Given passage ::
=== Section Start ===
Appellants contend: (1) there can be no recovery for mental anguish because the unathorized autopsy in no way mutilated the dead body or interferred with the burial; and, alternatively, (2) since Mrs. French did not learn of the autopsy until approximately 10 days after her husband's death, and since she was suffering from the grief and sadness normally attendant upon the death of her husband, any additional mental anguish associated with learning an autopsy had been performed could result only in such damages as are "de minimus" and therefore not compensable.
An action for mental pain and anguish caused by an unauthorized autopsy appears to be res nova in this state. We have been able to find only one Louisiana case sufficiently close on point as to be apropos here. In that case, Blanchard v. Brawley, La.App., 75 So.2d 891, damages were awarded to the mother, brothers and sisters of the decedent for mental pain and anguish resulting from the mutilation of his corpse which employees of the defendant, operator of an automobile wrecker service, negligently had burned beyond recognition in attempting to remove the body from a wrecked truck.
Blanchard held the petitioners in that case had a cause of action under LSA-C.C. Art. 2315 and followed the rule in other jurisdictions, that although in the strict or ordinary use of the term there is no right of property in a dead body, the duty to dispose of a corpse by a decent burial includes the right to possession of the body in the same condition in which death leaves it and the right to recover damages for unauthorized mutilation of the body. 25A C.J.S. Dead Bodies §§ 2, 8(3); 83 A.L.R. 2d Annot. 955; 17 A.L.R.2d Annot. 770; Jackson, Law of Cadavers 2nd Ed. pp. 164-183; 22 Am.Jur.2d Dead Bodies § 4.
We also find the general rule in other jurisdictions is that an unauthorized autopsy is a tort giving rise to a cause of action for damages; and in those jurisdictions the courts are not primarily concerned with the extent of the physical mishandling, injury or mutilation to the body per se, but rather with the effect of the same on the feelings and emotions of the surviving relatives who have the duty of burial. 25A C.J.S. Dead Bodies § 8(1); 22 Am.Jur.2d Dead Bodies §§ 31, 32, 42, 43; Liberty Mutual Ins. Co. v. Lipscomb, 56 Ga.App. 15, 192 S. E. 56; Aetna Life Ins. Co. v. Burton, 104 Ind.App. 576, 12 N.E.2d 360; Alderman v. Ford, 146 Kan. 698, 72 P.2d 981; Beller v. City of New York, 269 App.Div. 642, 58 N.Y.S.2d 112; Zaslowsky v. Nassau County Public General Hosp., 27 Misc.2d 379, 209 N.Y.S.2d 921; Trammell v. City of N. Y., 193 Misc. 356, 82 N.Y.S.2d 762.
=== Section End ===
[Extracted page text data]
=== Section Start ===
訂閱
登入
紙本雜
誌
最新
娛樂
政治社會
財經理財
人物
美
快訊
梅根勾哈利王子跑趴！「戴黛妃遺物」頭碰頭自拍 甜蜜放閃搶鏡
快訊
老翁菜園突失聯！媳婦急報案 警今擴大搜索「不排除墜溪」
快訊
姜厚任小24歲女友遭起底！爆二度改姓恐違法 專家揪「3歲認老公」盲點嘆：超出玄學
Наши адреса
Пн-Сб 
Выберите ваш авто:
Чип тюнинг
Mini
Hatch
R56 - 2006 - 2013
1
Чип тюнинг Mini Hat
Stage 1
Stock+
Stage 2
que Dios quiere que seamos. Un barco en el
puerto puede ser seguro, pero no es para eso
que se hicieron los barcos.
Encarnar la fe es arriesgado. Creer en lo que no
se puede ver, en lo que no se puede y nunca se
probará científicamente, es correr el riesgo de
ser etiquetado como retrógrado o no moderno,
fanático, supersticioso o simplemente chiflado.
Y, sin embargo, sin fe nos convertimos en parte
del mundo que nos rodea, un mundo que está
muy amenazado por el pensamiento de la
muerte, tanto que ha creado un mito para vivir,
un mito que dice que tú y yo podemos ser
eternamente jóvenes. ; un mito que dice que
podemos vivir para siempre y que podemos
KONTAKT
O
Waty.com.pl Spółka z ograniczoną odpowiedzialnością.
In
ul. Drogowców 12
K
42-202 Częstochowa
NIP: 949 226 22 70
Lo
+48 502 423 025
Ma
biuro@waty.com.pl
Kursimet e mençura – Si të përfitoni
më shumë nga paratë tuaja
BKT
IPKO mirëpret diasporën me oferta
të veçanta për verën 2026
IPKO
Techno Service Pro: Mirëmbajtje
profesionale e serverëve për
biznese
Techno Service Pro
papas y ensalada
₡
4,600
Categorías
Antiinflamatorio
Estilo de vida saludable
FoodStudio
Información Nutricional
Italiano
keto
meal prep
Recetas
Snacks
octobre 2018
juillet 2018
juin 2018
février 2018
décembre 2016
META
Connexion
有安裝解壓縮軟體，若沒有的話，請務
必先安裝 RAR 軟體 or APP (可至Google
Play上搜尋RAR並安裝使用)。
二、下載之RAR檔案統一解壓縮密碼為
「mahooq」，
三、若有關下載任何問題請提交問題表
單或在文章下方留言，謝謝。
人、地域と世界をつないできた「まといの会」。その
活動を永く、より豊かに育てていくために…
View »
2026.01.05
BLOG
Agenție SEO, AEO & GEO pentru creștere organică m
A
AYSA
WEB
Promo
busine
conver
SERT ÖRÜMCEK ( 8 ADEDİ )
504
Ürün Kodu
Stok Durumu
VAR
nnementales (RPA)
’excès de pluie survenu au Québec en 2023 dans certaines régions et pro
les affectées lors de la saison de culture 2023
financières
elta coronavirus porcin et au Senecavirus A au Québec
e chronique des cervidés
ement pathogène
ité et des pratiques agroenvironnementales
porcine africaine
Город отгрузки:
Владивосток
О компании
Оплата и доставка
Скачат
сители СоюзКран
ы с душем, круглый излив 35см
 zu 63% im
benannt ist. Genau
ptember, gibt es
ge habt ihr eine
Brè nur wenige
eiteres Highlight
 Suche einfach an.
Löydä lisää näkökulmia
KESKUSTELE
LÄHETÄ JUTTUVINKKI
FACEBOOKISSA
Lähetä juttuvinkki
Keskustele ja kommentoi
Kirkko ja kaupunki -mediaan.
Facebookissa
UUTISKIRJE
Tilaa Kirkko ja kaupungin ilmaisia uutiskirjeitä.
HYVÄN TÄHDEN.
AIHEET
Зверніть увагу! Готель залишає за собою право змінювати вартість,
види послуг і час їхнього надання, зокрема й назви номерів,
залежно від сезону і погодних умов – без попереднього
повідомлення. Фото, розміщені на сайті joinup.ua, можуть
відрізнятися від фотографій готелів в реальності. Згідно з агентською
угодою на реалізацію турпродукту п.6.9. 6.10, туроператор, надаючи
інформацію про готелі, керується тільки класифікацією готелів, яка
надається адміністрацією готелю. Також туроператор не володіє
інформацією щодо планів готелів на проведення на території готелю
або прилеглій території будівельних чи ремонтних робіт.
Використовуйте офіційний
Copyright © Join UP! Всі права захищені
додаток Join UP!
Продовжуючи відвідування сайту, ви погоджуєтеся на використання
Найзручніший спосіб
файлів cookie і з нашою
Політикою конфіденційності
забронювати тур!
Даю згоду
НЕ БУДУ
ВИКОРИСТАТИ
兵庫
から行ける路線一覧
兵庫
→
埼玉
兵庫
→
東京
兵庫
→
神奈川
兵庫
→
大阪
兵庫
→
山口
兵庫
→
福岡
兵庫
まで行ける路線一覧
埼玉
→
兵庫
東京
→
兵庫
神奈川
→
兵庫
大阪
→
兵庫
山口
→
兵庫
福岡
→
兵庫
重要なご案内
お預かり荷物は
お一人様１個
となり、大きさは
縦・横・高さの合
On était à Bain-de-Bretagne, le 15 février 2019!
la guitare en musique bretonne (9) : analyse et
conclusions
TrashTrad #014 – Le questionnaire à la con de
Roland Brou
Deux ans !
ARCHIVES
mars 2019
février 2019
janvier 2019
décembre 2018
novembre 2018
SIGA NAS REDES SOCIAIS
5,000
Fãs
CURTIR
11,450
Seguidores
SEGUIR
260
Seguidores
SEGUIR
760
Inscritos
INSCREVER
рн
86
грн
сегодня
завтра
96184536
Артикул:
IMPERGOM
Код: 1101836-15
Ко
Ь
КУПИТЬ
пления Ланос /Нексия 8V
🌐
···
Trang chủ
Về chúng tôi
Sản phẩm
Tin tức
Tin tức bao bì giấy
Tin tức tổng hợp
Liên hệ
=== Section End ===
Exercise 1 ::
Translate this sentence from the opinion on the unauthorized autopsy into Spanish: "An action for mental pain and anguish caused by an unauthorized autopsy appears to be res nova in this state."
Exercise 2 ::
Write what comes next in the opinion on the unauthorized autopsy, starting after its last sentence.
These rows were drawn from a separate source, not from the opinion on the unauthorized autopsy.

Response area 1 ::
Una acción por dolor y angustia mental causados por una autopsia no autorizada parece ser res nova en este estado.

Response area 2 ::
Appellants' first contention, that there can be no recovery because the autopsy in no way mutilated the body or interferred with the burial, is untenable. It is true there was no interference with the burial. But it is also true that Mrs. French did not receive the body of her husband in the same condition it was at the time of death. Testimony given on behalf of the defendants by the pathologist who supervised the autopsy establishes that the two body cavities, thoracic and abdominal, were entered through an anterior "Y" shaped incision, the various organs were removed and examined, and tissue samples were taken for histological interpretation. The pathologist also testified that the usual embalming procedure for preservation of the organs was unnecessary because of their removal. Within the meaning of the rule under which defendants are liable, dissection is mutilation. And, as we have said, the primary consideration is not the extent of mutilation per se; it is the effect of the mutilation on the feelings and emotions of those who have the duty of burial.